Eye Level

Years ago, when I worked in Giverny as a volunteer at the Musée Claude Monet, one of my jobs was to stock the post cards. Having learned in my prior career as a lawn mower to occupy my mind during monotonous tasks, the job served splendidly for a social experiment. Without claiming much in the way of scientific rigor, it may be reported generally that the cards that sold were those at eye level. It didn't seem to matter much which paintings went where. Eye level emptied first. There were a few exceptions to this sobering state of affairs. But the experience impressed on me the facile manipulability of image consumers. By extension, one may assume that the rack packers at ABC, NBC, CBS, FOX, PBS, CNN, MTV, ad naseum, bank on similar tendencies, as they peddle their interchangable filler materials between advertisments.

Needless to say, the power to determine what comes before the public gaze is coveted. In the advanced industrialized nations, the appearance of the internet has jostled the spinmeisters who have led with bread and circus. But it would be an avowal of geeky-faith to claim more than this. For it has become apparent that suppremacy in print, television, and radio -- not to mention corrupt political influence -- constitutes effective supremecy of the Internet. How else would one interpret the astronomical "hit" totals generated at sites like CNN.com and NFL.com? Likewise, institutions like Altavista, Yahoo, and Excite (all of which offer key-word search engines for the WWW), which represent new poles of influence in directing public attention, have quickly been folded into the operations of the largest media corporations.

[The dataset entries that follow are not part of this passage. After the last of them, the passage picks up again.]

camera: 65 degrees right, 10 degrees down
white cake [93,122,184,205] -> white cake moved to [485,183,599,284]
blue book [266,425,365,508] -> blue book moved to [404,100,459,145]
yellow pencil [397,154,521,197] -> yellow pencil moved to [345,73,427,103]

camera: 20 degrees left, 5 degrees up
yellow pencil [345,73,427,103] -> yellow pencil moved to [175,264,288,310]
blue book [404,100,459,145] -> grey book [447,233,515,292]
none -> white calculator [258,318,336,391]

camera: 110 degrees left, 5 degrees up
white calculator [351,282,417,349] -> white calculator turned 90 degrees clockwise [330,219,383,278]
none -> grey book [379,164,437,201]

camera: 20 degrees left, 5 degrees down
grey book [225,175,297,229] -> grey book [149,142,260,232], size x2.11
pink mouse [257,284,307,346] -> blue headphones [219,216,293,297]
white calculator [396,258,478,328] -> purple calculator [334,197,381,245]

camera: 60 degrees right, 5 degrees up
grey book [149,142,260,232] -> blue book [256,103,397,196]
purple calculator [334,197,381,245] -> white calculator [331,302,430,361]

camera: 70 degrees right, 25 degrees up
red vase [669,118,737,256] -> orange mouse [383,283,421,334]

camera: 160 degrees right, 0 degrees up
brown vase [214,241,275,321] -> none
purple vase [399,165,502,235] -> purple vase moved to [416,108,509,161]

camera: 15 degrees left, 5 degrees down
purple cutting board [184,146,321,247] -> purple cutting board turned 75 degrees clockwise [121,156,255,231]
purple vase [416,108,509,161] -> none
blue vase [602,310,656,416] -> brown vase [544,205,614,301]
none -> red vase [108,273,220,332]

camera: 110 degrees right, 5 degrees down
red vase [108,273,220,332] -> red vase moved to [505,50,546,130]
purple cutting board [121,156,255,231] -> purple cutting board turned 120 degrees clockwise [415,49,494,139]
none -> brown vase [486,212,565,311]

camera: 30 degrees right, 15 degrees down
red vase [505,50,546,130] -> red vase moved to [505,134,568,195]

Without denying the emergence of thousands of special interest web sites, and without ignoring that the "new media" offer numerous possibilities for ideological warriors equipped to exploit them; why not resist the broken record of optimistic prognosis that blares from all quarters in the wired world? Enough of the mythology of internet anarchy! The tale is no longer credible.

This does not mean "the internet is bad," or that artists and intellectuals should turn inward and away from the networked gaze. Simply that audiences will continue to be conditioned from the first by the corporate designs of the window makers. Their fantastic stained glass, that leads ultimately into the bowels of their product catalog databases, leaves few messages unfiltered. Is it really necessary to detail the abusive history of Microsoft? The bottom line is that MS-NBC, and all the MS-media-entertainment organs, deliver whatever they want and create the technical means to insure that others don't compete.

The depletion of competition in the newspaper markets around the U.S. is well known. The merger, in the early 80s, of the supposedly "liberal" Detroit Free Press and the "conservative" Detroit News into a single newspaper, was emblematic of this era of diminishing news alternatives. Still the assault continues. Driven by obscure imperatives to repress small newspapers, cities officials around the U.S. have begun restricting newspaper boxes. These sales points are being attacked as aesthetically displeasing and as "safety hazards." But anyone familiar with healthier, competitive newspapers markets abroad can see that the proposed box alternatives will effectively silence local and independent voices. Rather than many boxes, the deputy mayors call (in concert) for one, vertical box. Well, having learned from the post card experiments, we know what that means: those who can finance eye level delivery will have most of the attention.

Eyes trained on the wrong messages has become, for me, a predominant image of media saturated industrial cultures. Wrong because they are messages crafted to serve the interests of the media monopolists who "pack the racks." Wrong because the obsessional patterns of ad-driven broadcasting, with its cyclones of stupidity (OJ, Monica Lewinsky), spill so much blood through neglect of important issues that will never reach eye level.